A system of conservation laws with discontinuous flux modelling flotation with sedimentation

• Published in: IMA journal of applied mathematics Vol. 84; no. 5; pp. 930 - 973
• Main Authors: Bürger, Raimund, Diehl, Stefan, Martí, María del Carmen
• Format: Journal Article
• Language: English
• Published: Oxford University Press 11.10.2019
• Subjects: conservation law; discontinuous flux; flotation; kinematic flow models; Matematik; Mathematical Sciences; Mathematics; Natural Sciences; Naturvetenskap; non-strictly hyperbolic triangular system; sedimentation; discontinuous flux; flotation; non-strictly hyperbolic triangular system; conservation law; sedimentation; kinematic flow models
• ISSN: 0272-4960; 1464-3634; 1464-3634
• DOI: 10.1093/imamat/hxz021

Abstract The continuous unit operation of flotation is extensively used in mineral processing, wastewater treatment and other applications for selectively separating hydrophobic particles (or droplets) from hydrophilic ones, where both are suspended in a viscous fluid.
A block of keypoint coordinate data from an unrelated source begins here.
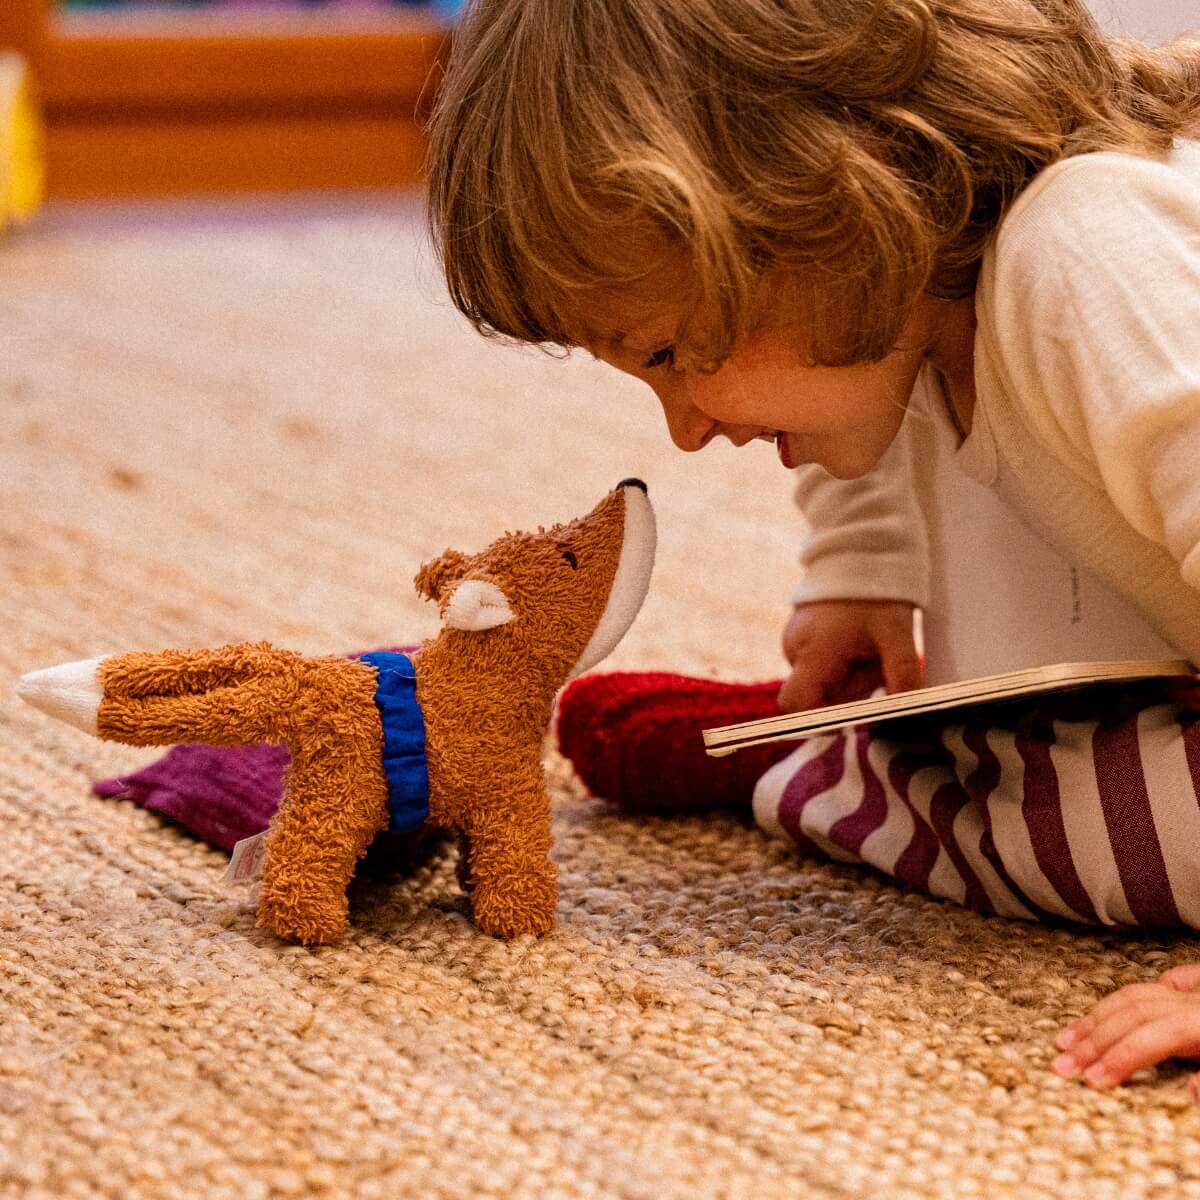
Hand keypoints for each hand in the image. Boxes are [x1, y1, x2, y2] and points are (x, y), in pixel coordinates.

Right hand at [777, 599, 922, 713]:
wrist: (858, 553)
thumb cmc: (876, 593)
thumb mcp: (897, 635)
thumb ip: (903, 676)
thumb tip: (908, 713)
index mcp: (814, 651)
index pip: (798, 706)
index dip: (822, 720)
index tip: (854, 715)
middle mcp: (795, 650)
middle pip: (816, 697)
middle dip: (848, 692)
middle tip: (872, 664)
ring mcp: (794, 644)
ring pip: (820, 685)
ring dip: (848, 679)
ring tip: (867, 649)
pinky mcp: (799, 641)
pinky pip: (819, 670)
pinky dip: (841, 667)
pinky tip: (855, 645)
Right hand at [1053, 965, 1199, 1092]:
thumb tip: (1191, 1090)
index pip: (1150, 1038)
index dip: (1119, 1057)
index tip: (1091, 1080)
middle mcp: (1194, 1002)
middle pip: (1132, 1013)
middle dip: (1094, 1039)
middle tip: (1063, 1064)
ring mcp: (1196, 994)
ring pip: (1136, 995)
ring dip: (1098, 1017)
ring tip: (1068, 1039)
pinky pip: (1163, 983)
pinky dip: (1130, 998)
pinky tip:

Within a flotation column, the hydrophobic particles are attached to gas bubbles that are injected and float as aggregates forming a foam or froth at the top that is skimmed. The hydrophilic particles sediment and are discharged at the bottom. The hydrodynamics of a flotation column is described in simplified form by studying three phases, namely the fluid, the aggregates and solid particles, in one space dimension. The relative movements between the phases are given by constitutive drift-flux functions. The resulting model is a system of two scalar conservation laws with a multiply discontinuous flux for the aggregates and solids volume fractions as functions of height and time. The model is of triangular nature since one equation can be solved independently of the other. Based on the theory of conservation laws with discontinuous flux, steady-state solutions that satisfy all jump and entropy conditions are constructed. For the existence of the industrially relevant steady states, conditions on feed flows and concentrations are established and mapped as ‘operating charts’. A numerical method that exploits the triangular structure is formulated on a pair of staggered grids and is employed for the simulation of the fill-up and transitions between steady states of the flotation column.